Publicado por Vinícius Cavalcante

Comemoramos recentemente mais um aniversário daquele que foi o mais impressionante atentado da História. Não será exagero dizer que, desde a visão aterradora da primeira aeronave jogada de encontro ao edifício do World Trade Center, o mundo jamais será o mesmo. O cidadão comum que viu a materialização de seus piores pesadelos em Nova Iorque e Washington D.C. com certeza ficou traumatizado. Muitas crianças que viram a cena aterradora do desabamento dos prédios pela TV ficaram impressionadas e meu próprio filho, na época com sete anos, levou alguns dias sem muita vontade de sair de casa, perguntando-nos a toda hora pelo destino das pessoas que estavam nos edifícios. Nunca antes se vira algo daquela magnitude as pessoas custaram a perceber que estavam diante de um atentado terrorista.

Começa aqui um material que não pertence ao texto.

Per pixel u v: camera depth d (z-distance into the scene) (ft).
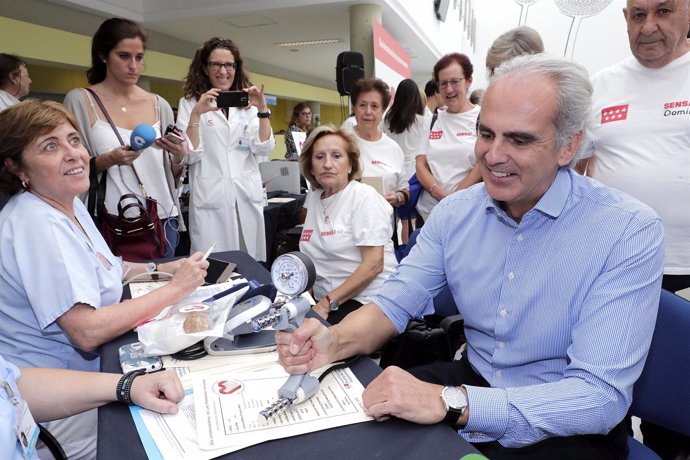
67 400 2.76
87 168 4.04
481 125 3.08
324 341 3.07
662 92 5.12
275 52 27.81
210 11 18.13
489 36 28.76
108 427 2.51
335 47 26.32
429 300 4.00
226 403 2.63
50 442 3.06
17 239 3.56
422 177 8.83
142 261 6.07
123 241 6.57
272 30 21.50
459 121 8.48
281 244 12.09
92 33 17.65
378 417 2.52
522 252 3.32
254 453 2.26
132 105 7.38
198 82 8.48
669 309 3.37
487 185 3.17
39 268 3.46
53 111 3.82
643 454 3.46
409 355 5.34
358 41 17.35
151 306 3.60
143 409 2.62
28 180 3.86
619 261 2.98
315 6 17.52
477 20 28.99
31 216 3.60
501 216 3.43
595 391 2.71
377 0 16.90
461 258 3.70
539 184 3.12
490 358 3.66
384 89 8.32
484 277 3.56
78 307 3.47
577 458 3.09
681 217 5.09
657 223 3.06
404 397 2.52
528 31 6.58
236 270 5.38
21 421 2.58
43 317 3.43
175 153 7.00
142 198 6.98
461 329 5.13
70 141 3.88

Muitos questionamentos nos vinham à mente e a primeira coisa era questionar a competência dos profissionais de segurança e inteligência envolvidos. A própria mídia se dispunha a exemplificar uma grande quantidade de fracassos das equipes encarregadas de garantir a segurança frente ao terrorismo. Sob a ótica de senso comum, poder-se-á considerar que é inútil tentar prevenir ações de tamanho calculismo e determinação, pois se o terrorista estiver disposto a dar a vida por sua causa de nada adiantarão o policiamento e os recursos dispostos para a proteção dos seus alvos… Nada mais equivocado, jamais saberemos quantas vidas foram salvas pelos planejamentos de gerenciamento de crise e defesa civil que os norte-americanos há muito haviam estabelecido para usar numa emergência. A ninguém facultava prever a extensão catastrófica dos recentes atentados e por mais que admitamos que numa situação crítica dessa magnitude as coisas tendam a fugir ao planejado, vale não esquecer que profissionalmente, em termos de segurança, a improvisação deve ser sempre exceção, nunca a regra.

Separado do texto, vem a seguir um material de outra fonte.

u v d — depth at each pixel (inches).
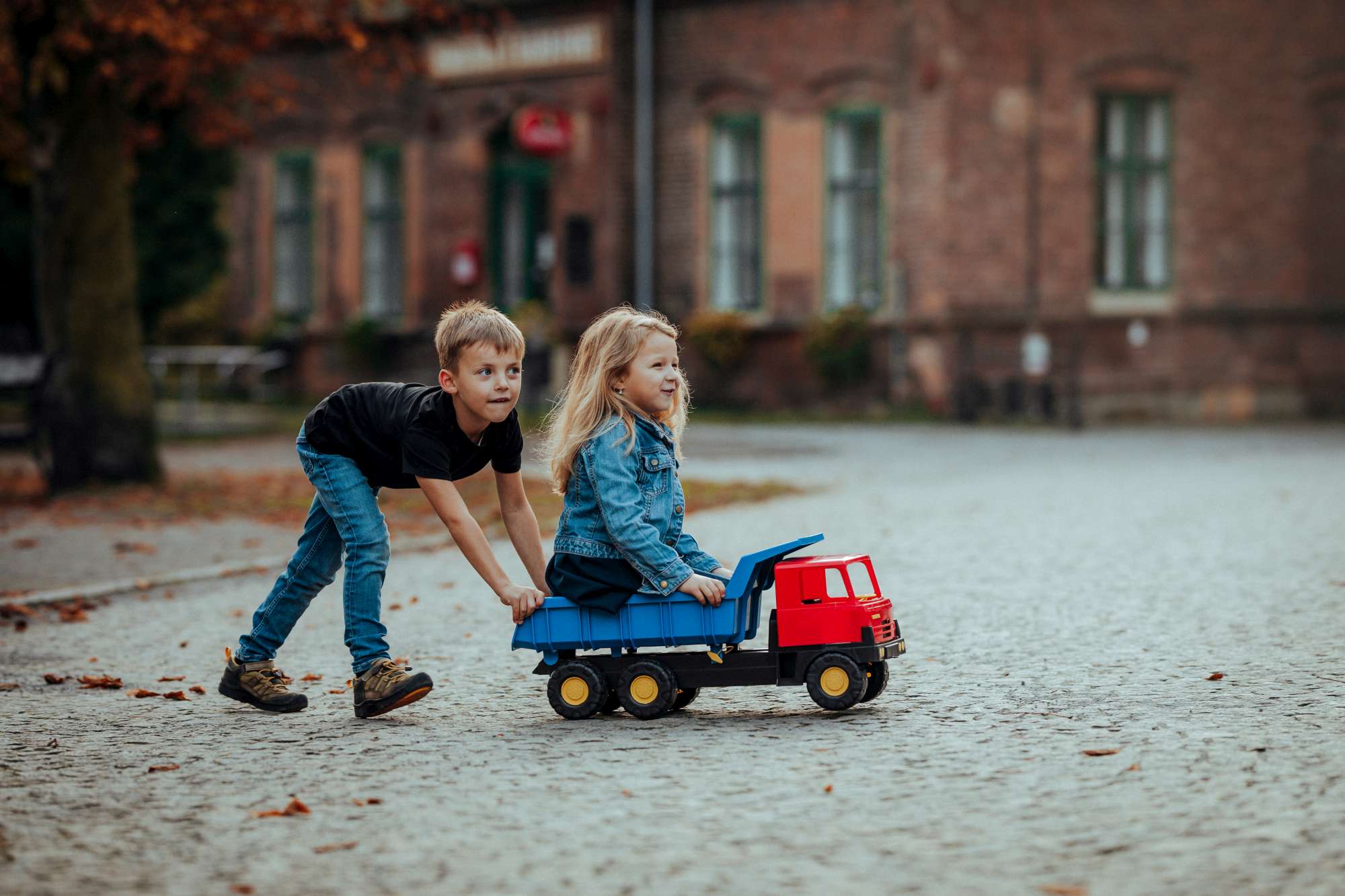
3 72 708.7
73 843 197.8
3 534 534.0
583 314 1226.6
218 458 840.3
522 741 249.3
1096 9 1111.6
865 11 1117.1
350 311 1364.4
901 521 543.5
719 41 1178.0
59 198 660.7
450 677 306.2
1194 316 1141.1
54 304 665.6
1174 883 173.3
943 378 1090.1
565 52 1227.9
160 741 254.5
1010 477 707.4
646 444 263.6
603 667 265.4
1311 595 372.5
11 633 362.9
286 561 469.1
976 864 181.2
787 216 1159.6
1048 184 1107.3
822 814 202.4
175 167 1037.2
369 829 201.3
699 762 231.6
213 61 709.3
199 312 1425.9
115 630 367.2
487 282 1299.2
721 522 553.9
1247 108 1150.3
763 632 346.9
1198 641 319.6
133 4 610.9
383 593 414.9
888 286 1114.1
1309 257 1171.9
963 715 258.2
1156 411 1135.6
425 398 265.4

Considerando que os riscos de ações terroristas no Brasil ainda sejam eminentemente diversos do ocorrido em Nova Iorque, não deve pairar dúvidas que um atentado semelhante em nosso país – ainda que guardando dimensões menores – com certeza viria a vitimar uma quantidade muito maior de vidas, apenas pelo fato de que não dispomos de quaisquer planejamentos contingenciais para essas situações. No Rio de Janeiro temos uma defesa civil frágil e francamente diminuta que sequer consegue atuar em face de alagamentos que se repetem nos mesmos pontos há décadas, imagine o que se poderia fazer frente a uma situação como a do ataque às Torres Gêmeas….

É fato que os americanos pecaram por não conseguir integrar as informações provenientes de seus diversos organismos de inteligência. O volume de informações processado pelos organismos de inteligência militar de todas as forças, da Agência de Segurança Nacional (N.S.A.), da Agência Central de Inteligência (C.I.A.), da Polícia Federal (F.B.I.) e de todas as outras agências é enorme; e além de ter de verificar aquilo que realmente se trata de informação relevante num universo de dados que beira o inimaginável, essas instituições discretamente competiam entre si, dificultando ainda mais sua inter-comunicação. Procedimentos que podem parecer fáceis em tese, na realidade não os são. Como verificar a procedência das informações (“informes”) que chegam às agências das mais diversas fontes? Para que se tenha uma idéia do tamanho do problema, apenas no Reino Unido a contra-inteligência do MI-5 indica que mais de 2000 pessoas seriam de alguma forma envolvidas com atividades do terrorismo islâmico e que muitas mais atuariam no suporte financeiro ou logístico das células existentes nas ilhas. Ainda que se tenha alguma suspeição sobre essas pessoas, o monitoramento de um número tão elevado de indivíduos num país democrático (onde as pessoas não costumam ser presas com base em suspeitas vazias) excede a capacidade acompanhamento e de vigilância da maioria dos organismos de inteligência e segurança do mundo. Depois do 11 de Setembro os Estados Unidos tiveram de aprender com seus próprios erros e modificar seus processos e forçar a integração de diferentes órgãos, melhorando o fluxo de informações entre eles; tudo para evitar uma repetição dos tristes eventos. De qualquer forma, é fato que é impossível apresentar estatísticas de ações de terrorismo desencorajadas pela existência de bons “esquemas de segurança” e os atentados da Al Qaeda nos Estados Unidos bem retrataram que a atividade de segurança só vem a merecer a atenção e os comentários do grande público quando se vê sobrepujada pela ação cada vez mais ousada dos criminosos, loucos ou terroristas.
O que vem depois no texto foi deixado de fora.